中間とりまとめ「今後の地球温暖化対策について」に対するパブリックコメント
経済産業省は、産業構造審議会環境部会地球環境小委員会の発表した中間とりまとめ「今後の地球温暖化対策について」に対するパブリックコメントを募集した。当協会として、内容検討の結果、意見書提出を決定、9月7日に窓口の経済産業省産業技術環境局環境政策課 地球環境小委員会事務局宛下記意見書を提出した。
地球環境小委員会中間とりまとめに対する意見
(項目1) 27P @−3産業部門(非エネルギー起源CO2、CH4、N2O)
74P 3)追加対策の検討
<意見>  石灰の用途として、公害防止、排ガスの酸性物質除去及び排水の処理等があり、発電所、ゴミ焼却場、上下水道、化学工場など環境改善に大きな役割を担っている。
プロセスからのCO2発生を伴うが、このような重要な役割を持つ素材であり、この点削減の対象とは言えども、特別な考慮があってしかるべきである。
<理由>  生石灰・軽焼ドロマイトは、鉄鋼をはじめとして、化学、建設、農業、環境用に無くてはならない基礎素材であり、原料である石灰石・ドロマイト(CaCO3・CaMg(CO3)2)を焼成することによりCaO・CaOMgOとCO2に分解してできる。

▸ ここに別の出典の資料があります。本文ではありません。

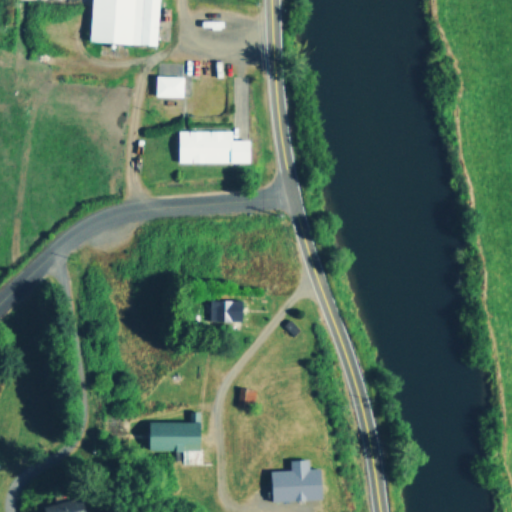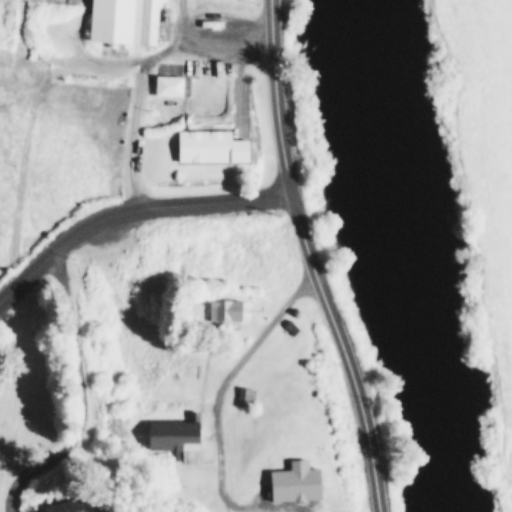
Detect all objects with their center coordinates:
building: (120, 20)
building: (120, 20)
building: (210, 21)
building: (210, 21)
building: (165, 84)
building: (165, 84)
building: (207, 144)
building: (207, 145)
crop: (489, 146)
crop: (58, 153)
road: (134, 223)
river: (416, 256)
road: (307, 258)
building: (221, 308)
building: (222, 308)
road: (224, 387)
building: (242, 395)
building: (242, 396)
road: (82, 403)
building: (171, 432)
building: (171, 433)
building: (292, 480)
building: (292, 481)
building: (61, 505)
building: (61, 505)
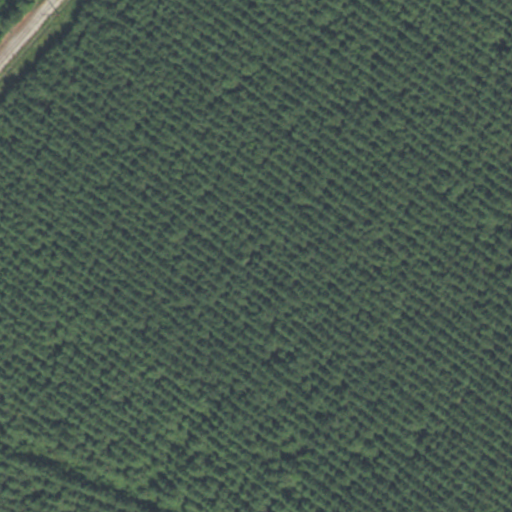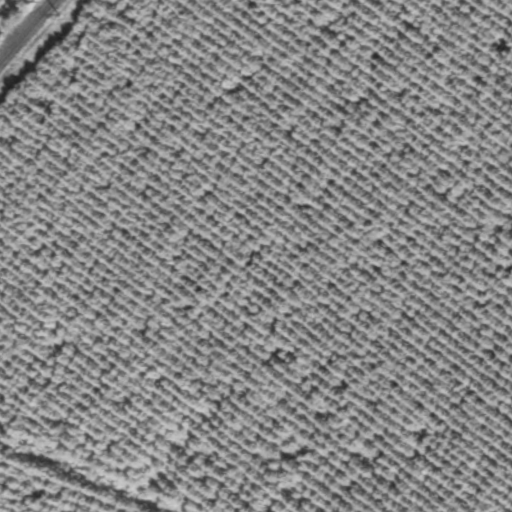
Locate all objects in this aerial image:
power tower: (62, 12)
railway: (28, 32)
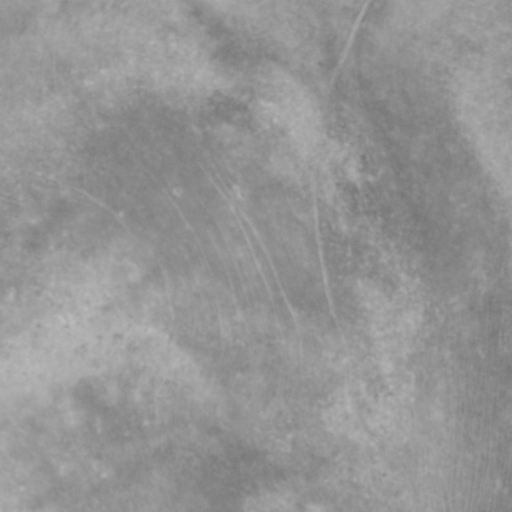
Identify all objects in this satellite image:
road: (462, 117)
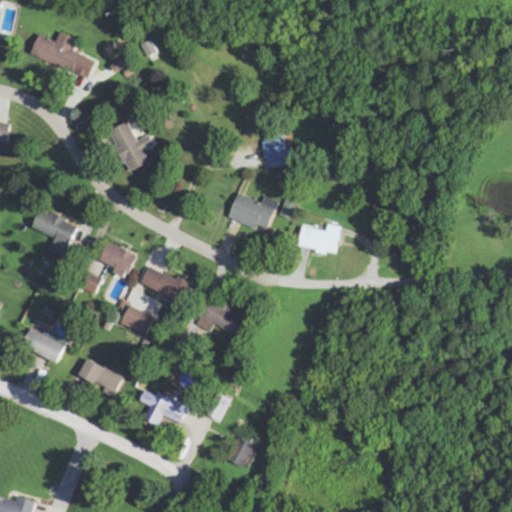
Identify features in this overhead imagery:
building: (59, 50)
road: (84, 88)
building: (5, 130)
building: (135, 145)
building: (281, 149)
road: (108, 173)
road: (246, 180)
building: (288, 207)
building: (255, 211)
building: (59, 231)
building: (323, 237)
building: (121, 257)
building: (169, 283)
building: (227, 316)
building: (47, 344)
building: (102, 375)
building: (166, 406)
building: (221, 406)
road: (90, 427)
building: (244, 448)
road: (172, 492)
building: (15, 503)
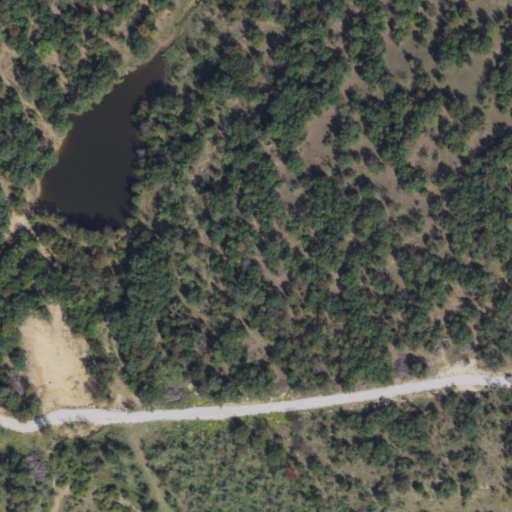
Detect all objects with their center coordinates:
road: (108, 321)
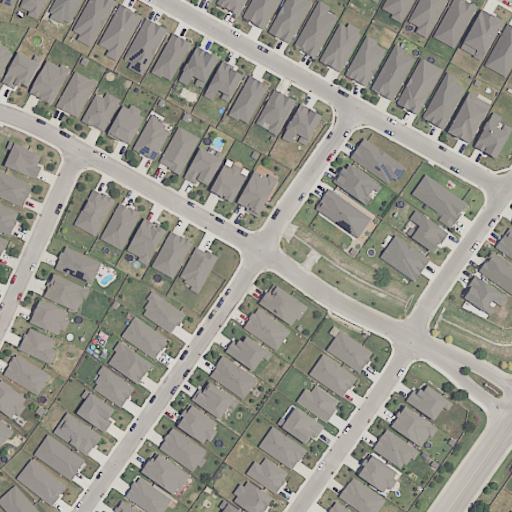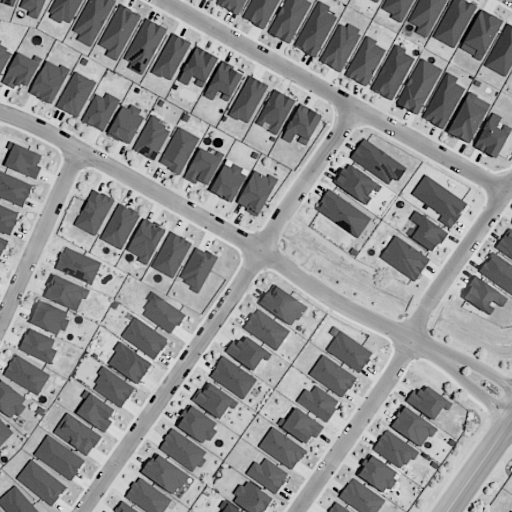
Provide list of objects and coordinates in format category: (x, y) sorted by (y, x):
building: (13, 0)
building: (213, 0)
building: (374, 1)
building: (375, 1)
building: (231, 5)
building: (30, 6)
building: (396, 8)
building: (398, 9)
building: (64, 11)
building: (260, 12)
building: (425, 15)
building: (425, 16)
building: (288, 19)
building: (91, 20)
building: (454, 22)
building: (453, 23)
building: (315, 30)
building: (118, 32)
building: (480, 35)
building: (144, 46)
building: (339, 47)
building: (344, 49)
building: (502, 53)
building: (3, 57)
building: (170, 57)
building: (4, 61)
building: (365, 62)
building: (367, 64)
building: (197, 68)
building: (21, 71)
building: (392, 73)
building: (25, 74)
building: (48, 82)
building: (223, 83)
building: (53, 85)
building: (227, 85)
building: (418, 87)
building: (75, 95)
road: (334, 96)
building: (79, 97)
building: (247, 100)
building: (442, 101)
building: (251, 103)
building: (99, 111)
building: (274, 112)
building: (103, 114)
building: (277, 115)
building: (468, 118)
building: (125, 125)
building: (130, 125)
building: (301, 126)
building: (492, 136)
building: (151, 138)
building: (155, 138)
building: (495, 140)
building: (178, 151)
building: (180, 153)
building: (22, 156)
building: (23, 161)
building: (377, 163)
building: (203, 166)
building: (206, 170)
building: (228, 182)
building: (356, 184)
building: (234, 186)
building: (13, 190)
building: (13, 190)
building: (256, 192)
building: (262, 196)
building: (439, 201)
building: (93, 213)
building: (342, 214)
building: (97, 216)
building: (346, 216)
building: (8, 218)
building: (7, 220)
building: (511, 225)
road: (221, 226)
building: (119, 227)
building: (123, 228)
building: (426, 232)
road: (39, 238)
building: (2, 241)
building: (145, 242)
building: (148, 243)
building: (505, 244)
building: (2, 245)
building: (507, 248)
building: (171, 255)
building: (174, 258)
building: (404, 259)
building: (76, 263)
building: (77, 266)
building: (197, 269)
building: (200, 272)
building: (497, 272)
building: (499, 273)
building: (62, 290)
building: (64, 293)
building: (483, 297)
building: (282, 305)
building: (286, 308)
road: (219, 310)
building: (162, 313)
building: (165, 316)
building: (49, 318)
building: (52, 321)
building: (266, 330)
building: (270, 333)
building: (144, 338)
building: (147, 342)
building: (37, 346)
road: (405, 348)
building: (42, 349)
building: (348, 351)
building: (246, 353)
building: (352, 355)
building: (250, 357)
building: (129, 363)
road: (476, 365)
building: (26, 375)
building: (332, 376)
building: (232, 378)
building: (31, 379)
building: (335, 379)
building: (236, 380)
road: (471, 386)
building: (112, 388)
building: (116, 391)
building: (10, 400)
building: (213, 400)
building: (317, 403)
building: (427, 403)
building: (216, 404)
building: (12, 405)
building: (320, 406)
building: (431, 407)
building: (95, 412)
building: (197, 424)
building: (301, 426)
building: (412, 427)
building: (415, 430)
building: (305, 431)
building: (4, 432)
building: (76, 434)
building: (5, 437)
building: (281, 449)
building: (181, 450)
building: (394, 450)
building: (397, 453)
building: (58, 458)
road: (479, 465)
road: (460, 470)
building: (164, 474)
building: (377, 474)
building: (267, 475)
building: (381, 478)
road: (490, 481)
building: (40, 483)
building: (146, 496)
building: (360, 497)
building: (250, 498)
building: (15, 502)
building: (17, 503)
building: (123, 508)
building: (228, 508)
building: (337, 509)
building: (511, 511)
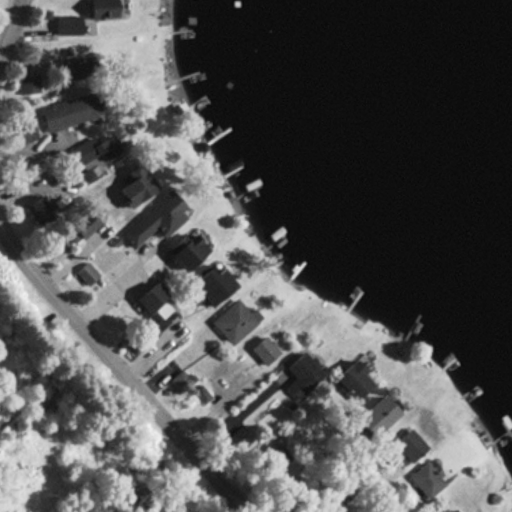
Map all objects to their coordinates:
building: (104, 8)
building: (68, 24)
building: (75, 68)
building: (28, 85)
building: (70, 111)
building: (24, 133)
building: (94, 155)
building: (136, 185)
building: (41, 210)
building: (157, 220)
building: (82, 228)
building: (187, 250)
building: (87, 273)
building: (212, 284)
road: (38, 288)
road: (100, 296)
building: (152, 297)
building: (159, 318)
building: (234, 321)
building: (264, 350)
building: (302, 375)
building: (354, 379)
building: (183, 380)
building: (201, 393)
building: (377, 416)
road: (234, 417)
building: (239, 437)
building: (404, 447)
road: (328, 480)
building: (426, 480)
road: (351, 491)
building: (443, 509)
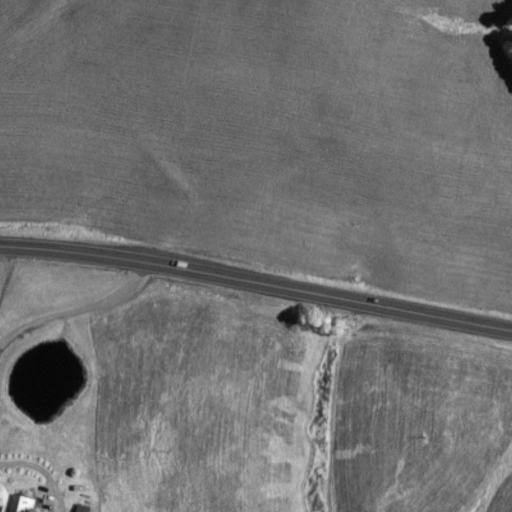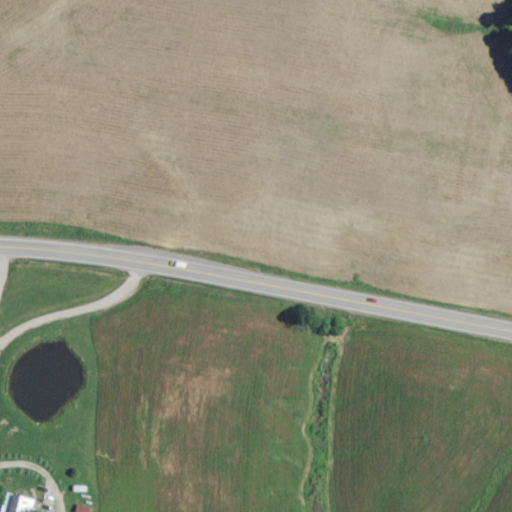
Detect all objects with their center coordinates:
road: (3, 266)
road: (257, 277)
road: (76, 305)
building: (18, 504)
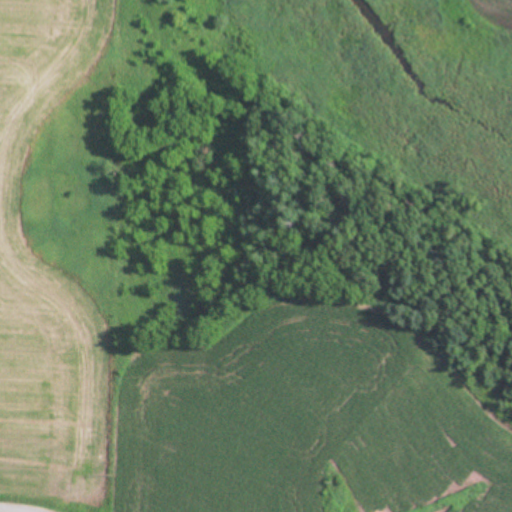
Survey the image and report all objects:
road: (22, 495)
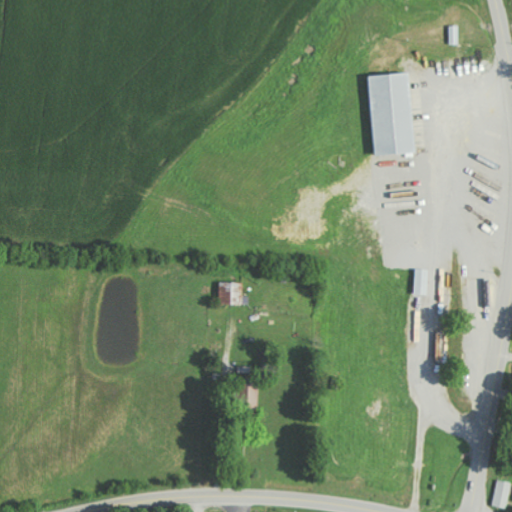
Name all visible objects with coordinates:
building: (456, 35)
building: (393, 112)
road: (511, 257)
building: (423, 281)
building: (233, 292)
road: (72, 421)
building: (502, 493)
road: (234, 497)
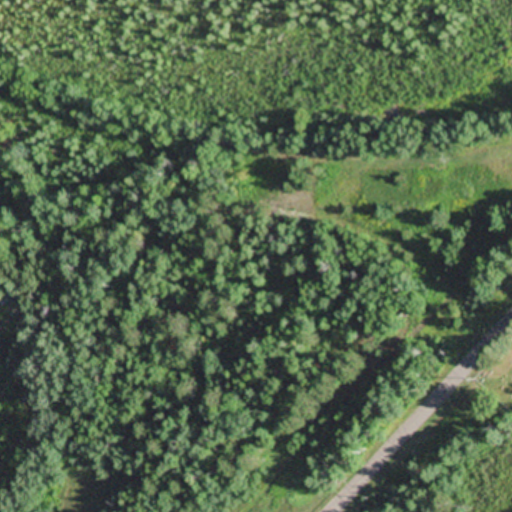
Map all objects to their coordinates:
road: (419, 416)
park: (454, 451)
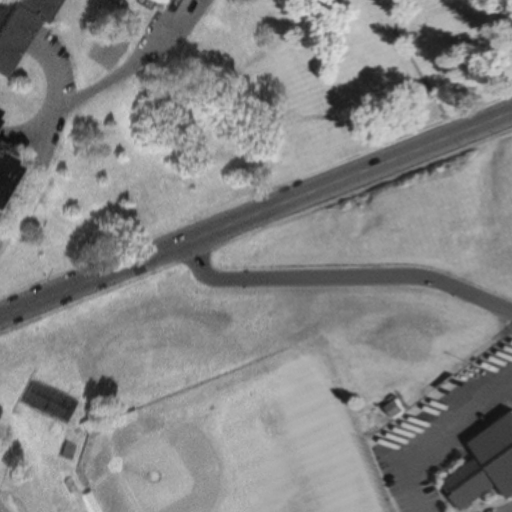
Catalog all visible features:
building: (18, 15)
building: (18, 15)
road: (136, 62)
road: (410, 62)
road: (47, 125)
road: (22, 136)
road: (256, 195)
road: (255, 213)
road: (256, 232)
road: (508, 353)
park: (226, 447)
parking lot: (3, 507)
road: (0, 511)
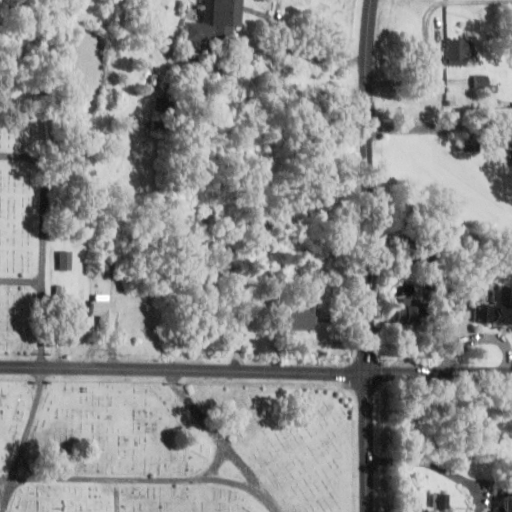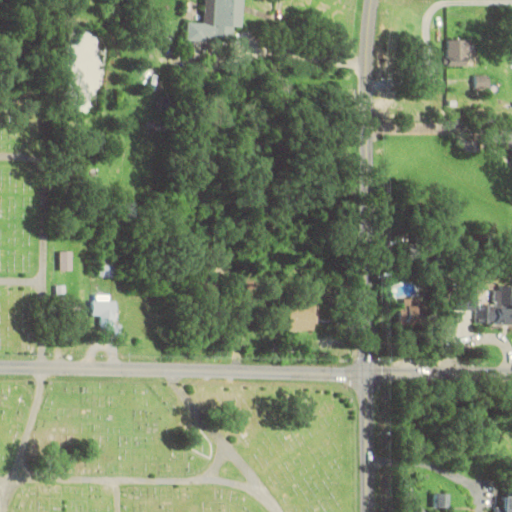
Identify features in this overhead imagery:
building: (215, 21)
building: (459, 53)
building: (480, 81)
building: (502, 134)
road: (23, 159)
building: (412, 251)
road: (366, 255)
building: (65, 260)
building: (105, 271)
road: (21, 283)
building: (464, 300)
building: (499, 307)
building: (408, 311)
building: (104, 313)
building: (300, 318)
road: (43, 343)
road: (184, 371)
road: (440, 376)
park: (135, 393)
road: (222, 442)
road: (123, 481)
road: (235, 486)
road: (120, 496)
building: (506, 501)
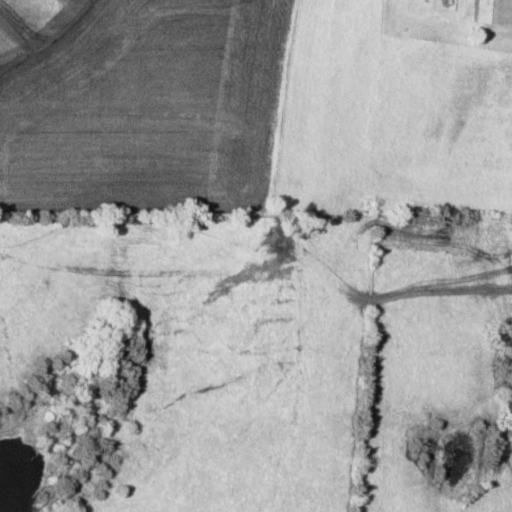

従って活動量に比例してCO2が排出される。プロセスからのCO2削減する技術的改善の余地は無く、この削減は経済活動量の減少、即ち減産することに他ならず、ユーザーへの社会的供給責任を果たせなくなるとともに業界存続の危機を招来することにつながる。
環境と経済両立の原則からも、CO2削減の対象から除外されるべきである。
(項目2) 50P 5) Aエネルギー供給面においてはCO2の排出がより少ないエネルギーの比率を高める政策や、効率のよいエネルギーシステム(注)の構築などを推進して行く。
<意見>  石灰焼成炉はその用途に応じた炉形式があり、品質を考慮したエネルギー原単位は、世界最高水準レベルにある。更なるCO2排出削減対策として廃プラスチック、廃棄物、木質バイオマスの有効利用、燃料化も進めているが、エネルギーとして利用する場合の規制が多い。規制緩和、或は利用促進の法的措置が講じられるべきである。
<理由>  石灰焼成炉は、省エネルギーを目指して、各種燃料使用を可能にする技術開発を進めてきており、代替エネルギーへの技術的対応も進んでいる。こうした状況の中で、産業廃棄物関係法規により、円滑な利用ができず、効果的エネルギー転換が妨げられている。ケースによっては循環型社会形成を行うため無駄なエネルギーが使用されている。このような障害は除かれるべきであり、特にサーマルリサイクルを可能にすべきである。利用する場合最も重要なことは有害物質が系外に排出されないことで既に規制がある。抜本的な見直しを期待する。
(項目3)66P〜(3)経済的手法について
<意見>  既存のエネルギー諸税に新たな環境税を「慎重」と言えども検討することは避けるべきであり、検討の対象外とすべきである。
<理由>  環境税の導入は、既存のエネルギー諸税もあり、二重課税、多重課税である。又、現在100%国産で供給可能な石灰製品に対して国際競争力を弱め、業界衰退をもたらす。わが国の生産技術はその品質を考慮すると世界最高水準にあり、他国からの輸入品の増大はむしろCO2排出量の増加につながる。